Es gibt keine eigenen Ermittlungsbefugnisse und nur mit Zustimmung des Ministeriums des Innern darf an die Öffentlichkeit gegangen werden.

Das hat dann letztendlich kaum noch etwas mit einer unabhängigen Beschwerdestelle zu tun.

Rechtsanwalt Rolf Gössner fordert ein Beschwerdestelle mit folgenden Rechten und Kompetenzen:

Akteneinsichtsrecht

Auskunftsrecht

Ladungs- und Vernehmungsrecht

Zutrittsrecht

Recht auf selbständige Öffentlichkeitsarbeit,

um nur einiges zu nennen.

Dem können wir uns nur anschließen.

Dabei soll diese Beschwerdestelle keine parallele Ermittlungsinstitution zur Staatsanwaltschaft sein.

Als Vorbild könnte der Wehrbeauftragte bei der Bundeswehr dienen, der ja bekanntermaßen auch eine Berichtspflicht gegenüber dem Parlament hat.

Nun werden wir von den KollegInnen der Koalition in der heutigen Plenardebatte sicherlich die gleichen Argumente hören, wie bereits im Innenausschuss geäußert:

So kamen diese nach einer Auszeit (!) zur Einsicht und zu folgender Aussage, dass die Einrichtung einer Beschwerdestelle rein exekutives Handeln sei, man müsse sich damit nicht weiter befassen, der Landtag hat damit nichts zu tun.

Ja, liebe KollegInnen von der Koalition, so stiehlt man sich aus der Verantwortung, so drückt man sich vor einer Entscheidung und Positionierung.

Aber gerade wir als Parlamentarier sind diejenigen, die sich auch mit Vorfällen bei der Polizei beschäftigen sollten und müssen – und das auch außerhalb von Untersuchungsausschüssen.

Wir müssen Rede und Antwort stehen, was wir gedenken, dagegen zu tun.
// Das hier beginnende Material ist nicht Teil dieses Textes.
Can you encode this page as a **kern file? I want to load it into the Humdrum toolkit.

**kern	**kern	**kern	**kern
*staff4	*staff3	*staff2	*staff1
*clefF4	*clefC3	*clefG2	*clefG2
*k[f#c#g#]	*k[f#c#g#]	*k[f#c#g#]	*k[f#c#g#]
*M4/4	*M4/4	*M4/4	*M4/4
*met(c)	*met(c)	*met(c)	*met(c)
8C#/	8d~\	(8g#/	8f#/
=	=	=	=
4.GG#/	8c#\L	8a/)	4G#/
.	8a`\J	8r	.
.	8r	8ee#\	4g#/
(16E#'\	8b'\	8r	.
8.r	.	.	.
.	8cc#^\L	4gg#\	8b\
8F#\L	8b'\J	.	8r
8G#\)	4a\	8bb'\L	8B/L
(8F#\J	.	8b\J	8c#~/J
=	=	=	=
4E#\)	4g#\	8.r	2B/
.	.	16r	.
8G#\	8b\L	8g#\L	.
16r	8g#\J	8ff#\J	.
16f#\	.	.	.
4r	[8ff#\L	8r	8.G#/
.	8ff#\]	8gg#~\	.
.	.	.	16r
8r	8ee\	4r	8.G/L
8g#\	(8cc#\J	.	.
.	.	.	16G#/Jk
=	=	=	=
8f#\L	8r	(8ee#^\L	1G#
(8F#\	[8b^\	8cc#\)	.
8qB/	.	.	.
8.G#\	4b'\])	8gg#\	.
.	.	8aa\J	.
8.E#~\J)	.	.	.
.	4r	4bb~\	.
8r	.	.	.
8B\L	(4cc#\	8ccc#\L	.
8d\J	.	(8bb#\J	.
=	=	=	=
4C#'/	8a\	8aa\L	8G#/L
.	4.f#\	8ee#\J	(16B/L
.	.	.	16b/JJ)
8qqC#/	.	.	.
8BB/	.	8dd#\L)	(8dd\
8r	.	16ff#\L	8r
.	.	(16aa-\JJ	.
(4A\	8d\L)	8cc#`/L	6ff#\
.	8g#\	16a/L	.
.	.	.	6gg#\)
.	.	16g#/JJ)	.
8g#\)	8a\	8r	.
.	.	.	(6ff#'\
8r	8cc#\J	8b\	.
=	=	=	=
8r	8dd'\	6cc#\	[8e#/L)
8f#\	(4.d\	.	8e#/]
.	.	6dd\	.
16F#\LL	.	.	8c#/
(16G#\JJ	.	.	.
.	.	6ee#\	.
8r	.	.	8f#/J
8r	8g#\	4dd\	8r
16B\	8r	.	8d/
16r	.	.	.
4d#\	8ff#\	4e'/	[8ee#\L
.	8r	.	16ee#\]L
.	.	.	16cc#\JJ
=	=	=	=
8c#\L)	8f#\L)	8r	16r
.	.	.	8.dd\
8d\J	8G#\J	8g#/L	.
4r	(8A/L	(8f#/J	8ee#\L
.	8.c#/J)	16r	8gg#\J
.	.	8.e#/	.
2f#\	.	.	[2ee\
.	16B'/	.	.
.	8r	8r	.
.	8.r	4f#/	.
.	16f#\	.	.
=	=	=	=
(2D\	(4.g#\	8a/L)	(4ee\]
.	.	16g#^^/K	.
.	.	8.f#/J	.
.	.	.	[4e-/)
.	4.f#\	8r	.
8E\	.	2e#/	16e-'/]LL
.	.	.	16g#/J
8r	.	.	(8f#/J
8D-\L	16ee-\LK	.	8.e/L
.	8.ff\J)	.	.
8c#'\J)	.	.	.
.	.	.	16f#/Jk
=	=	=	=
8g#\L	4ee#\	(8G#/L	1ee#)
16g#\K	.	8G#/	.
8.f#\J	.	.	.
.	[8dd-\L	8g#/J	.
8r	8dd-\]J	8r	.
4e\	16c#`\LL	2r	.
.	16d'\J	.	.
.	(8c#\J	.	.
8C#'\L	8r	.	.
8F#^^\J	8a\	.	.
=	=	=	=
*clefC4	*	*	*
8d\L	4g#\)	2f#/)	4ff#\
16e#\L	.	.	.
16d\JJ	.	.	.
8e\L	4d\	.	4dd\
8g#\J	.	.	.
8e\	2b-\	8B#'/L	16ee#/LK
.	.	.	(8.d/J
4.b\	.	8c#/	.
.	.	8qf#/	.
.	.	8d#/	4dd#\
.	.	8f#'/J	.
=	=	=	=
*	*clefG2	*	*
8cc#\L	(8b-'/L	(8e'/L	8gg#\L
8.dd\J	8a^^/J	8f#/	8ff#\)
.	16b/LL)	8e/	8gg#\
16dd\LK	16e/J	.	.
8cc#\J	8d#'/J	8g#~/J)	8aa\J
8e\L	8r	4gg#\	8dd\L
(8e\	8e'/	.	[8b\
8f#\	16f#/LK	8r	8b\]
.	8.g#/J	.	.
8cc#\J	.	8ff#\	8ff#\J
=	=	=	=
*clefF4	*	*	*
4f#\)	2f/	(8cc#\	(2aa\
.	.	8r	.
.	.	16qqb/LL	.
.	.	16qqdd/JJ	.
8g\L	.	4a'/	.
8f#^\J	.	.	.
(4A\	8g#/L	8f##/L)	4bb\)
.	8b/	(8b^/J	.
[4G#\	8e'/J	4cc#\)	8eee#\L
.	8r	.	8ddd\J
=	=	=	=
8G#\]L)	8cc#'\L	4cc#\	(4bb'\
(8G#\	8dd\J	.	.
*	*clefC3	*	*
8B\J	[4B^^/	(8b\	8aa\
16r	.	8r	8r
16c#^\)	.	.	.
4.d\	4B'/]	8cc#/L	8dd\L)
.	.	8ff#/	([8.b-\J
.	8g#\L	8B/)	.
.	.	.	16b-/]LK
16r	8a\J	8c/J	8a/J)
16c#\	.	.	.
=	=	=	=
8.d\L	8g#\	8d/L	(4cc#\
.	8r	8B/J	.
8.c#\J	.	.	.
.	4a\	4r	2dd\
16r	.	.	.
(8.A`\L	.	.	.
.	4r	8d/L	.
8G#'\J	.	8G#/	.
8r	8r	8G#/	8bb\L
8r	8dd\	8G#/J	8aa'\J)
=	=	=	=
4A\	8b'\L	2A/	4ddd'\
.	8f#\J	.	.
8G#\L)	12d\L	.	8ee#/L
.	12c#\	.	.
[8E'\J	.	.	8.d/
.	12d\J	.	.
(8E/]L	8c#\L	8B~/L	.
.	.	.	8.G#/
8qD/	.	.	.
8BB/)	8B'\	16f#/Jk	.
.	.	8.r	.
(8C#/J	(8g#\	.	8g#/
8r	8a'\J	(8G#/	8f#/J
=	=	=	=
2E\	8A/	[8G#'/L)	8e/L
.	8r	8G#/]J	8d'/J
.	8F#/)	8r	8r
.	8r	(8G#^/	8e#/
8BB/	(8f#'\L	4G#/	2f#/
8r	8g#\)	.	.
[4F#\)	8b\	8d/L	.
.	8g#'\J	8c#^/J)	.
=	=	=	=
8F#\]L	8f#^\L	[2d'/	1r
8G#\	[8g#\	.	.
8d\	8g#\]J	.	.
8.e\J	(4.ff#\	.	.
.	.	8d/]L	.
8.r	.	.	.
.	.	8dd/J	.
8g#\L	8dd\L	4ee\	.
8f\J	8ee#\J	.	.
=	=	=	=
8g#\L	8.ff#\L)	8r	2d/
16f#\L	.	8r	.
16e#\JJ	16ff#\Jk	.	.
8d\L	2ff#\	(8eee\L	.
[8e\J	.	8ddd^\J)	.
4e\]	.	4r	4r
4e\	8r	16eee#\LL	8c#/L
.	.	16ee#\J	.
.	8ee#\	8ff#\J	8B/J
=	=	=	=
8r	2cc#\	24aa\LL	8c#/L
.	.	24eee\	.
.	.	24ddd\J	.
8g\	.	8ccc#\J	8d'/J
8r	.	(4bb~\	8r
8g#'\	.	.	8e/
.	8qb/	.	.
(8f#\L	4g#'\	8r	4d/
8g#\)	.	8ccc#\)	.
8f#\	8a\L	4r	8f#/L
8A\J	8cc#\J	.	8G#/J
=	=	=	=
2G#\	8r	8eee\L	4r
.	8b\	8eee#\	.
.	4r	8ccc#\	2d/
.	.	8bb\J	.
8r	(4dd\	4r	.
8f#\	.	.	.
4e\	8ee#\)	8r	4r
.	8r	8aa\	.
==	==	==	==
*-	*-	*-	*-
Und da soll es uns nichts angehen, wie und wo eine solche Beschwerdestelle arbeiten soll, die Konflikte entschärfen könnte oder gar nicht erst entstehen ließ, die aber auch strukturelle Probleme aufzeigen könnte!?

Da haben wir eine andere Auffassung von parlamentarischer Verantwortung und die werden wir uns auch nicht nehmen lassen.

So forderte der ehemalige Hamburger Innensenator Harthmut Wrocklage eine unabhängige, externe Kontrollinstanz für die Polizei, die bei Bund und Bundesländern den jeweiligen Parlamenten und nicht den Innenbehörden untersteht.

Wir wollten mittels einer Anhörung im Innenausschuss künftig Beteiligte bzw. Ansprechpartner einer Beschwerdestelle, gewerkschaftliche VertreterInnen und diejenigen, die bereits Erfahrungen mit einer solchen gesammelt haben, zu Wort kommen lassen, um uns deren Vorstellungen von einer unabhängigen Stelle mitteilen zu lassen.

Vor allem auch deswegen, weil die Mobile Opferberatung bereits jetzt schon öffentlich angekündigt hatte, unter den jetzigen Vorstellungen nicht mitarbeiten zu wollen.

Doch das ist nicht gewollt gewesen, insbesondere aufgrund der Entscheidung der Kollegen von der CDU-Fraktion.

Mehr als bedauerlich, denn so wie angedacht, wird diese Beschwerdestelle ein zahnloser Tiger werden, der mehr eine Alibifunktion als wirkliche Aufklärungsfunktion hat.